I've seen these same ring anomalies before during good and bad weather, I think it's a case of the radar set itself. This radar they use is a much older generation radar too from what I can tell as well as seen from various local media stories sometimes featuring the CWB, It's not a more modern Doppler system that we rely on Stateside though. One of those older 70's generation sets before Doppler really became a useful tool.

Case in point, we've gotten clobbered by severe thunderstorms here in Tainan County last year, one night in particular when we had a huge system of SVR TXR cells "train" over each other from Tainan's SSW to NNE. Hugging the coastline and clobbering the western environs of Tainan City. We were stuck for over 2 hours with cloud-to-ground lightning strikes bouncing off the buildings, hail, copious rainfall. The towns and villages on a path that went up to the city of ShinYing, just south of Chiayi were soaked. I thought this was big weather news to followup on.

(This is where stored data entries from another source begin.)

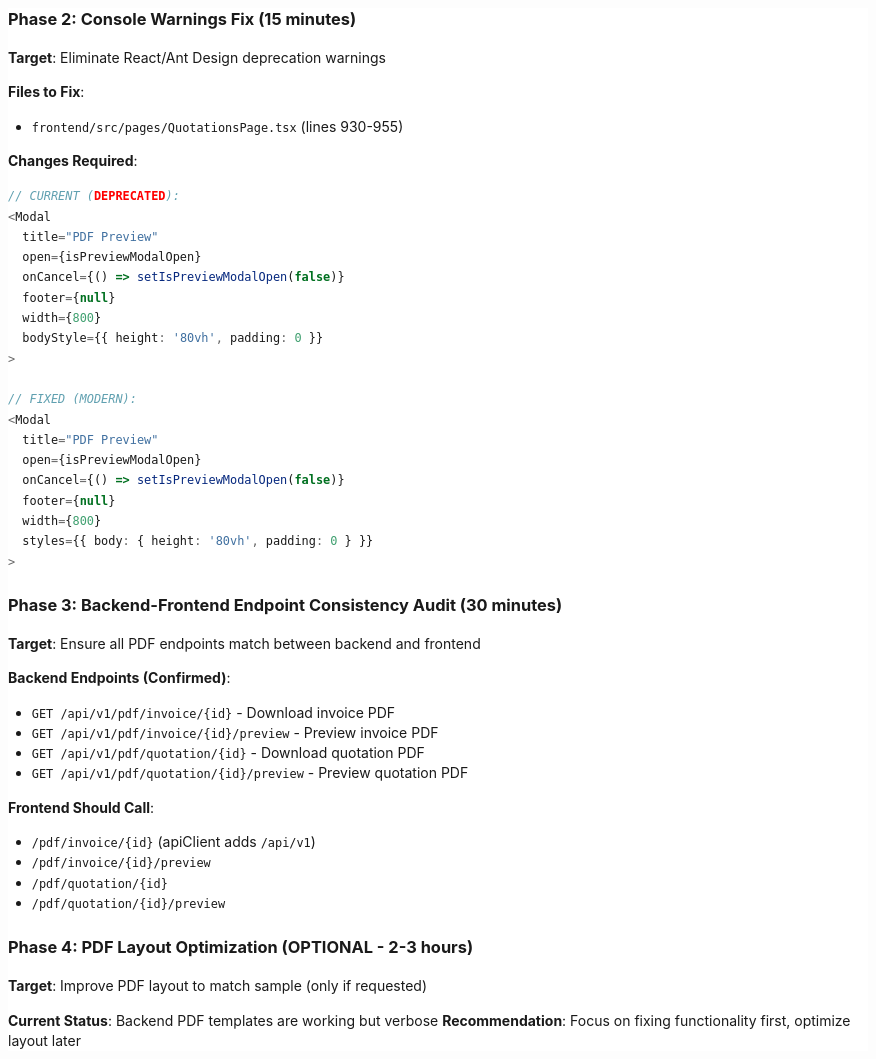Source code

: ### Phase 2: Console Warnings Fix (15 minutes)

**Target**: Eliminate React/Ant Design deprecation warnings

**Files to Fix**:
- `frontend/src/pages/QuotationsPage.tsx` (lines 930-955)

**Changes Required**:
```typescript
// CURRENT (DEPRECATED):
<Modal
  title="PDF Preview"
  open={isPreviewModalOpen}
  onCancel={() => setIsPreviewModalOpen(false)}
  footer={null}
  width={800}
  bodyStyle={{ height: '80vh', padding: 0 }}
>

// FIXED (MODERN):
<Modal
  title="PDF Preview"
  open={isPreviewModalOpen}
  onCancel={() => setIsPreviewModalOpen(false)}
  footer={null}
  width={800}
  styles={{ body: { height: '80vh', padding: 0 } }}
>
```

### Phase 3: Backend-Frontend Endpoint Consistency Audit (30 minutes)

**Target**: Ensure all PDF endpoints match between backend and frontend

**Backend Endpoints (Confirmed)**:
- `GET /api/v1/pdf/invoice/{id}` - Download invoice PDF
- `GET /api/v1/pdf/invoice/{id}/preview` - Preview invoice PDF
- `GET /api/v1/pdf/quotation/{id}` - Download quotation PDF
- `GET /api/v1/pdf/quotation/{id}/preview` - Preview quotation PDF

**Frontend Should Call**:
- `/pdf/invoice/{id}` (apiClient adds `/api/v1`)
- `/pdf/invoice/{id}/preview`
- `/pdf/quotation/{id}`
- `/pdf/quotation/{id}/preview`

### Phase 4: PDF Layout Optimization (OPTIONAL - 2-3 hours)

**Target**: Improve PDF layout to match sample (only if requested)

**Current Status**: Backend PDF templates are working but verbose
**Recommendation**: Focus on fixing functionality first, optimize layout later
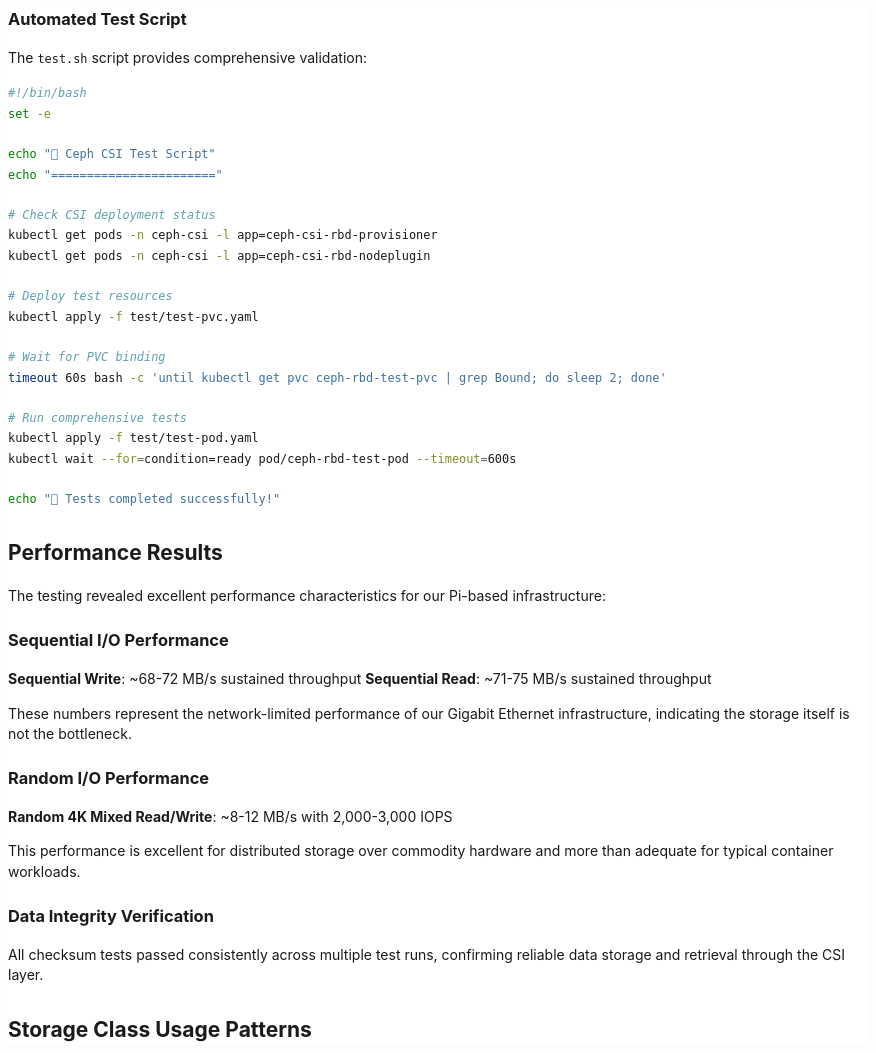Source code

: ### Automated Test Script

The `test.sh` script provides comprehensive validation:

```bash
#!/bin/bash
set -e

echo "🧪 Ceph CSI Test Script"
echo "======================="

# Check CSI deployment status
kubectl get pods -n ceph-csi -l app=ceph-csi-rbd-provisioner
kubectl get pods -n ceph-csi -l app=ceph-csi-rbd-nodeplugin

# Deploy test resources
kubectl apply -f test/test-pvc.yaml

# Wait for PVC binding
timeout 60s bash -c 'until kubectl get pvc ceph-rbd-test-pvc | grep Bound; do sleep 2; done'

# Run comprehensive tests
kubectl apply -f test/test-pod.yaml
kubectl wait --for=condition=ready pod/ceph-rbd-test-pod --timeout=600s

echo "🎉 Tests completed successfully!"
```

## Performance Results

The testing revealed excellent performance characteristics for our Pi-based infrastructure:

### Sequential I/O Performance

**Sequential Write**: ~68-72 MB/s sustained throughput
**Sequential Read**: ~71-75 MB/s sustained throughput

These numbers represent the network-limited performance of our Gigabit Ethernet infrastructure, indicating the storage itself is not the bottleneck.

### Random I/O Performance

**Random 4K Mixed Read/Write**: ~8-12 MB/s with 2,000-3,000 IOPS

This performance is excellent for distributed storage over commodity hardware and more than adequate for typical container workloads.

### Data Integrity Verification

All checksum tests passed consistently across multiple test runs, confirming reliable data storage and retrieval through the CSI layer.

## Storage Class Usage Patterns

Well, I logged onto the Net after I got home..that same confounded radar the CWB was showing blue colored "rain" over Tainan County. Not the heavier reds, yellows and whites those cells should have been painted with. The only news that night was Kaohsiung City homes were flooded out. Nothing said at all about what happened in Tainan and points NNE! I saw cars floating down the street, not a peep though about it.

So, view the CWB weather radar site with a grain fo salt, their seismology site though is very good and definitely one to rely on. Different people doing different things working at the same agency. You get differing levels of quality many times. Just like we get back home. (LOL!)

Regards
John in S. Taiwan

Still watching it, started at quake time and seemed to quit following the last immediate aftershock.

Radar glitch is used too often to explain these phenomena, including the stuff we see on humdinger-spiffy advanced US gear.

But when events happen simultaneously we can't help but take note.

Scalar tech likewise tosses a whole new pale on these watches.